TriWest Statement Regarding GAO Contract Decision
PHOENIX — The U.S. Government Accountability Office (GAO) announced today that it has denied TriWest Healthcare Alliance’s protest of the award of the TRICARE West Region T-3 Contract to a subsidiary of UnitedHealthcare.
The award of the contract in March 2012 to UnitedHealthcare was a re-bid of the contract TriWest initially won in July 2009. TriWest was the only incumbent contractor to initially be awarded a T-3 Contract.
“Given our 16-year long commitment to providing access to care for military families across the West Region, we are extremely disappointed by the GAO’s findings regarding our protest,” stated TriWest President and CEO David J. McIntyre, Jr. “We will be discussing this decision with our company’s owners and the counsel who represent us, and will, in turn, be making a decision on what, if any, action we will take in response to the GAO’s denial of our protest.”
Earlier this year, TriWest filed a protest with the GAO regarding the Department of Defense’s decision to award the TRICARE West Region T-3 Contract to a UnitedHealthcare affiliate. In its protest, TriWest identified a variety of concerns that the government’s decision in awarding the contract was the result of a flawed and unfair process. TriWest’s grounds of protest included:
- The government failed to conduct a sufficient and reasonable evaluation of UnitedHealthcare’s proposal, the risks that it poses to the military health care program, and United’s extensive track record of problems with consumers, providers, beneficiaries and government enforcement agencies.
- The government reached an erroneous Best Value decision.
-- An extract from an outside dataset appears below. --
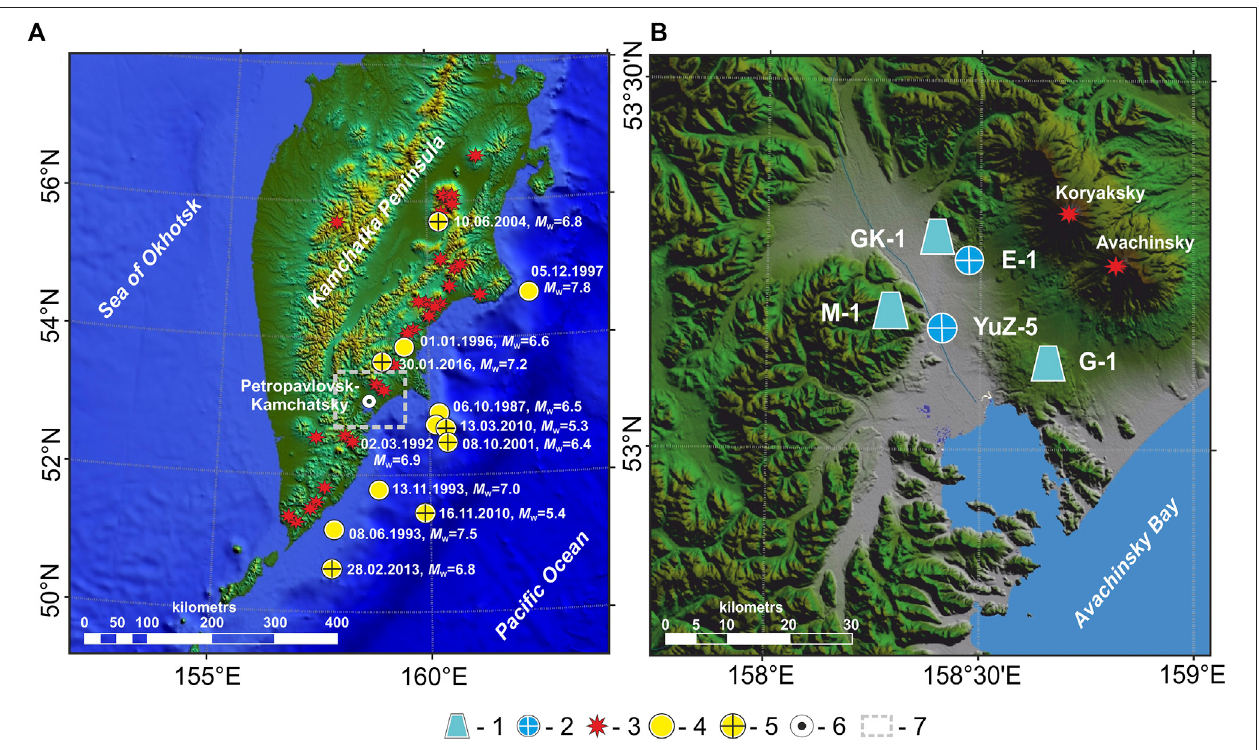
FIGURE1| Thelayoutoftheobservation wells andearthquakeepicentersinthe Kamchatka Peninsula: (A) earthquakesprecededbyhydrogeologicalprecursors; (B) observation wellsatthePetropavlovsk-Kamchatskytestsite. Designations:1, fl owingwells; 2,piezometricwells;3,activevolcanoes;4,5,earthquakeepicenters:4, hydrogeological precursors revealed retrospectively; 5, hydrogeological precursors detected in water-level changes in the E-1 well in real time; 6, Petropavlovsk- Kamchatsky city; 7, Petropavlovsk-Kamchatsky test site in Figure 1A .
TriWest’s price was significantly lower than UnitedHealthcare’s price, and the agency disregarded hundreds of millions of dollars in healthcare cost savings guaranteed by TriWest.
- The government failed to consider the substantial risks presented by UnitedHealth’s proposal, given that UnitedHealthcare has no experience in military healthcare management. TriWest has been exclusively focused on supporting the health care needs of America’s military families since its inception 16 years ago. The agency failed to adequately analyze the areas where transition risk might negatively impact beneficiaries and providers, and how to sufficiently avoid the negative past history of transitions from one TRICARE contractor to the next. In particular, the agency failed to conduct a meaningful analysis of United’s transition-in proposal. Given the significant disruption, it may cost the government and taxpayers hundreds of millions of dollars simply to change contractors.
The details regarding GAO’s decision to deny TriWest’s protest have not yet been publicly released.
TriWest currently serves 2.9 million beneficiaries—including active duty personnel, retirees and their families – and has more than 175,000 health care providers in its 21-state network. The current TRICARE contract continues through March 31, 2013.